Le principal défaut que certains trouvent à la série, mais ce qui est l’un des ses points forts pour moi, c’est son dessin très simplifié et stylisé au maximum. En effet, Les 27 épisodes parus aujourd’hui (plus des numéros spéciaux), ont tous été dessinés par Michael Avon Oeming. Ce dernier a depuis lancé de nombreux projets chez Image grace à la notoriété qu’il a acquis sur powers, dont Hammer of the Gods, une série de Vikings chez Image. Oeming, donc, a un trait très épuré aux ombres très tranchées. Là où son style et sa technique pèchent, il excelle dans la construction de ses cases, avec des plans et des enchaînements qui laissent une grande place au suspense et à l’ambiance des interrogatoires. En plus, la couleur vient mettre en valeur ses planches, avec des lumières toujours tamisées et sombres. L’ambiance fait donc penser au dessin-animé de Batman, avec des vrais enquetes, de vraies fusillades et des vrais macabés.

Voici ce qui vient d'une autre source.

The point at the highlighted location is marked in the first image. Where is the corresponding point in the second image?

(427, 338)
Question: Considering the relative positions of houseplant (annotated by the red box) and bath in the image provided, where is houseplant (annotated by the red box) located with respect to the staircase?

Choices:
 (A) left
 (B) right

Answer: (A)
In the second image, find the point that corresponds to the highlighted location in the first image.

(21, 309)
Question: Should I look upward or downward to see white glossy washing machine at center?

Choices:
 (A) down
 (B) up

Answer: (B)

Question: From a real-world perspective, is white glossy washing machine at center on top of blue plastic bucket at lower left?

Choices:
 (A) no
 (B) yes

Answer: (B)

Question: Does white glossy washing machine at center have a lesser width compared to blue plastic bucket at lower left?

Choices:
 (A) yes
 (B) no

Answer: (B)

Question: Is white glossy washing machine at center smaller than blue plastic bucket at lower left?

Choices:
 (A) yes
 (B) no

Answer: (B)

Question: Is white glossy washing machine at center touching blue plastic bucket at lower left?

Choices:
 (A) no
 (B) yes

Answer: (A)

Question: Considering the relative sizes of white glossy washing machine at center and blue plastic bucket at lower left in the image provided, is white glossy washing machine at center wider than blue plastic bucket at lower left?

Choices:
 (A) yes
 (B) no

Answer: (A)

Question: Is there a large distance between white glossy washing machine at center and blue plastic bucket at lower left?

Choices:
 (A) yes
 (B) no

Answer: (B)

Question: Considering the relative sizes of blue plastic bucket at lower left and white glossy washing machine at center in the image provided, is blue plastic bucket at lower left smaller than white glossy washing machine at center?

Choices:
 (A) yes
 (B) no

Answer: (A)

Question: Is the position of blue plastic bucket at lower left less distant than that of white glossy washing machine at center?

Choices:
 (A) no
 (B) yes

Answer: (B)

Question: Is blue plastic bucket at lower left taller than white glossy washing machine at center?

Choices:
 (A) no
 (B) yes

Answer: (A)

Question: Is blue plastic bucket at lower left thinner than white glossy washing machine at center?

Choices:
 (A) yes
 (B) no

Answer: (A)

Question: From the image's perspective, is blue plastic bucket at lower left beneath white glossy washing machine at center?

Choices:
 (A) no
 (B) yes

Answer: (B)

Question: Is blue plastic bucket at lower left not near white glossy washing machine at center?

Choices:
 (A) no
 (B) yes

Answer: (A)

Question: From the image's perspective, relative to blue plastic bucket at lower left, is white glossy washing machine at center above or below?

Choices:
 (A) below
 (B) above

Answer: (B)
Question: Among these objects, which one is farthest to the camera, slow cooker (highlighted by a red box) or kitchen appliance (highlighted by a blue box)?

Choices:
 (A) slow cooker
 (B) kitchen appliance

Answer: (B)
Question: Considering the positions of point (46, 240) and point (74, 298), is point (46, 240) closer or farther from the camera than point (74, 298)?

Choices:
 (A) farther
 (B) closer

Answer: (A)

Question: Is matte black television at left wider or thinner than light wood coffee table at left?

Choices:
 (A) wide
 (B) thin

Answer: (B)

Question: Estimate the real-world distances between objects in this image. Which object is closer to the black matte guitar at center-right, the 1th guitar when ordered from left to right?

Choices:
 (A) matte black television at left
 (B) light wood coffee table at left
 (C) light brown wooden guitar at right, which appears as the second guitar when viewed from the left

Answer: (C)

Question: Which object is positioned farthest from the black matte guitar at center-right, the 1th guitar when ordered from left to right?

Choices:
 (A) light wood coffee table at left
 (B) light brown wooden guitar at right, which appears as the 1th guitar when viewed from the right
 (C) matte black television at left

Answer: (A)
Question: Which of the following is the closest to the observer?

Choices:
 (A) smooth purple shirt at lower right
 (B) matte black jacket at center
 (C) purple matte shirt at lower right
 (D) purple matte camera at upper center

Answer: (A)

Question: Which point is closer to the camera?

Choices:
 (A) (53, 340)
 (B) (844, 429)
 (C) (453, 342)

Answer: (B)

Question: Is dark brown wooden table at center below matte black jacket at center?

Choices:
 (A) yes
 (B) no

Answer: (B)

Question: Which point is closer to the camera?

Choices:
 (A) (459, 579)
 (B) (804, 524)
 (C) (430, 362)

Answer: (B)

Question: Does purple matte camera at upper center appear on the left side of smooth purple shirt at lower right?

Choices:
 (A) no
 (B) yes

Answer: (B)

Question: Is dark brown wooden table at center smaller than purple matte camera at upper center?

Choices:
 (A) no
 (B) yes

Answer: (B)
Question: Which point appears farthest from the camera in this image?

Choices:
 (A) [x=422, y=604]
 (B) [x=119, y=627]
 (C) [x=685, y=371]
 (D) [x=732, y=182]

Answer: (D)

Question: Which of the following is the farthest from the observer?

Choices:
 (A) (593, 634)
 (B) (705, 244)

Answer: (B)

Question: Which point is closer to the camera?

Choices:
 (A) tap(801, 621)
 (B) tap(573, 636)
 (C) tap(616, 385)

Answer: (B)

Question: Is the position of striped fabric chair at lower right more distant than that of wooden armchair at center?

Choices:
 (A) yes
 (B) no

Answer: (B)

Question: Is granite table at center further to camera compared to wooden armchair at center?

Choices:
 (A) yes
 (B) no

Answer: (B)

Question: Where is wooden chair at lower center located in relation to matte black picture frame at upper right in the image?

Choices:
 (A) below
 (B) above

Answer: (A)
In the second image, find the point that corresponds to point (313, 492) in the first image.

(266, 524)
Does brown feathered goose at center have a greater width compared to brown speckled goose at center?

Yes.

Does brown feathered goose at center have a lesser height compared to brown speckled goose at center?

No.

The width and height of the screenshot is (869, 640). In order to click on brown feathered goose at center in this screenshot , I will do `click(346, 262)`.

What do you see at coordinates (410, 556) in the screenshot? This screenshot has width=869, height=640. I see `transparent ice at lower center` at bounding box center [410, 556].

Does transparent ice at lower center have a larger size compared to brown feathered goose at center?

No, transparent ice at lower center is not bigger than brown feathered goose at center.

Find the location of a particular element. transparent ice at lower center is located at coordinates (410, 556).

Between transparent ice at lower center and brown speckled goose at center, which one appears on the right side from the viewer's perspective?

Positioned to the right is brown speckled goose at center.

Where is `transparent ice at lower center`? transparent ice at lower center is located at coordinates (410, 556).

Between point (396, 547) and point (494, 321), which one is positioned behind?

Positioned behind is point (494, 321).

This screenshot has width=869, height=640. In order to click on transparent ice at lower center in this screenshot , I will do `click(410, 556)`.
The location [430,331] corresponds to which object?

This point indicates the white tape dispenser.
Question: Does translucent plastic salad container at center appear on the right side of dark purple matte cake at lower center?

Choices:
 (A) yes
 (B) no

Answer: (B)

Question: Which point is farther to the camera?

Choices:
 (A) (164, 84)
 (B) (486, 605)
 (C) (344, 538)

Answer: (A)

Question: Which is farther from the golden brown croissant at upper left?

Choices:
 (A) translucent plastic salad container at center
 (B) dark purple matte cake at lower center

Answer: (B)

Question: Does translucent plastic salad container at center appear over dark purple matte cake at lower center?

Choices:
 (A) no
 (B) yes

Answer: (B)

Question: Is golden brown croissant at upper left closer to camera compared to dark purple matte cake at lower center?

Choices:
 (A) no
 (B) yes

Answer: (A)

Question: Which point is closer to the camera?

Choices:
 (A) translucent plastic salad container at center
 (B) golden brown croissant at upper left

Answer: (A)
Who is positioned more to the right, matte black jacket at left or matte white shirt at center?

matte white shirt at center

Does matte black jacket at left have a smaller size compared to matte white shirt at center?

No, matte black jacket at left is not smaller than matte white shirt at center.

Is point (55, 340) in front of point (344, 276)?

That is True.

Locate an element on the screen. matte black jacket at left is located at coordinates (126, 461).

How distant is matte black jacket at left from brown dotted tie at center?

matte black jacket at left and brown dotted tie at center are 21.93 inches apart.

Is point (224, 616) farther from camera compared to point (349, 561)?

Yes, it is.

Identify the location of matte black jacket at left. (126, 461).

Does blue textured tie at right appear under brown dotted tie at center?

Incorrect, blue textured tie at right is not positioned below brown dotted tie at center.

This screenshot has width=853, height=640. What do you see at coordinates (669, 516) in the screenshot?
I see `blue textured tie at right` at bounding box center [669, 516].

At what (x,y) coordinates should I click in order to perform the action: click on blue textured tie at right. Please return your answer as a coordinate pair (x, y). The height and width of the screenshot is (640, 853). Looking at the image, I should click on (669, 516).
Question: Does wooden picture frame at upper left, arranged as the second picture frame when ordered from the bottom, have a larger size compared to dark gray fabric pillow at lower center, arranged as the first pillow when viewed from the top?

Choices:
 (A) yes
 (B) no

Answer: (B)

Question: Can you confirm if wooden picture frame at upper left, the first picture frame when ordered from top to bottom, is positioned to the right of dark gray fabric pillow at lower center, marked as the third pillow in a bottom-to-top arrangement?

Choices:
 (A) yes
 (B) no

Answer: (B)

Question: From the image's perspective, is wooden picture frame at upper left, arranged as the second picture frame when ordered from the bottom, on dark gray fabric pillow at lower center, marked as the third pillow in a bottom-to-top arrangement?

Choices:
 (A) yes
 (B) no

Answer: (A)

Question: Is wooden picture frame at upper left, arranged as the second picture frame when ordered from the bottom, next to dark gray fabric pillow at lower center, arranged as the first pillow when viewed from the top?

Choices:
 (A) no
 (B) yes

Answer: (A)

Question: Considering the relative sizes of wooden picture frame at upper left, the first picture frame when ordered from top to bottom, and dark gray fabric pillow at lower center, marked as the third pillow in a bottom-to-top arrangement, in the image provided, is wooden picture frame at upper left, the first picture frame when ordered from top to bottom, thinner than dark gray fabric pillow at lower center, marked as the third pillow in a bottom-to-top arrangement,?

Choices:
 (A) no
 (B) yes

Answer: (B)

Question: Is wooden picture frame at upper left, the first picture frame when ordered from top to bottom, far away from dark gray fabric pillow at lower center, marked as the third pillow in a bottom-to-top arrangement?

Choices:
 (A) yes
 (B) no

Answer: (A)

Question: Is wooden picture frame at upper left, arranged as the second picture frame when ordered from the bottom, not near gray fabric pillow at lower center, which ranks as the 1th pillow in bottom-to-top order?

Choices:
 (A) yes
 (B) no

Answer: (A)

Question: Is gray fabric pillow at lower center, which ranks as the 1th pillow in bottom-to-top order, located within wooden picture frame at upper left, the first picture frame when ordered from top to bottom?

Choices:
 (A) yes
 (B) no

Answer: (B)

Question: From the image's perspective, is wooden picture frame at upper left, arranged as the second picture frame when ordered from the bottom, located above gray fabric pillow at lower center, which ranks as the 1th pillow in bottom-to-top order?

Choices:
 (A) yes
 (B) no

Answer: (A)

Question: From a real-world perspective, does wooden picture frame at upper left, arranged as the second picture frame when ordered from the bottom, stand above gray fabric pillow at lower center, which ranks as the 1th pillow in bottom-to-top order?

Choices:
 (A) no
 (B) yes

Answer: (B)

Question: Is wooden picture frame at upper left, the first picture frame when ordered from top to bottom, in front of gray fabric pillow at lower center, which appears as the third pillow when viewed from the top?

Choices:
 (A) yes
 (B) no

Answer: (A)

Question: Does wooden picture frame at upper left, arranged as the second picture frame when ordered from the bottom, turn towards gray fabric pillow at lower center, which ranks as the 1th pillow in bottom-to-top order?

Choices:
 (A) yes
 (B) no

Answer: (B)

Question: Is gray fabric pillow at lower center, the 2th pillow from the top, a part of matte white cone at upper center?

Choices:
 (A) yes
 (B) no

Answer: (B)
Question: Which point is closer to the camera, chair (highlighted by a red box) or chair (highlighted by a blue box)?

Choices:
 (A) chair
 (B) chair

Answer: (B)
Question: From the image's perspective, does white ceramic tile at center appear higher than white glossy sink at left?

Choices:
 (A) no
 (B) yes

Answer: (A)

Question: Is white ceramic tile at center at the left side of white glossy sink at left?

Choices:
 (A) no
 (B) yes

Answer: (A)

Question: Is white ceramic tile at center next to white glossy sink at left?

Je ne veux pas trop insister sur les enquêtes elle-mêmes, car les raconter reviendrait à dire qui est Kaiser Sausée ou Rosebud, mais dites-vous bien que si Bendis a gagné le Eisner Award, le Wizard award et le CBG fan award du meilleur auteur de l’année, ce n’est pas pour rien. Attendez-vous à des rebondissements, des journalistes rapaces, beaucoup de menaces et de bras d’honneurs, bref que du bonheur. Le numéro 7 a même un invité surprise surprenant en la personne de Waren Ellis en personne, en chair et en papier.
Je ne saurais donc trop vous conseiller cette série, loin des canons habituels du comics, dont la lecture laisse toujours une impression de trop-peu. Un premier tome a été traduit chez Semic, reprenant le premier arc « Who Killed Retro-Girl ? ». En vente dans toutes les bonnes crémeries.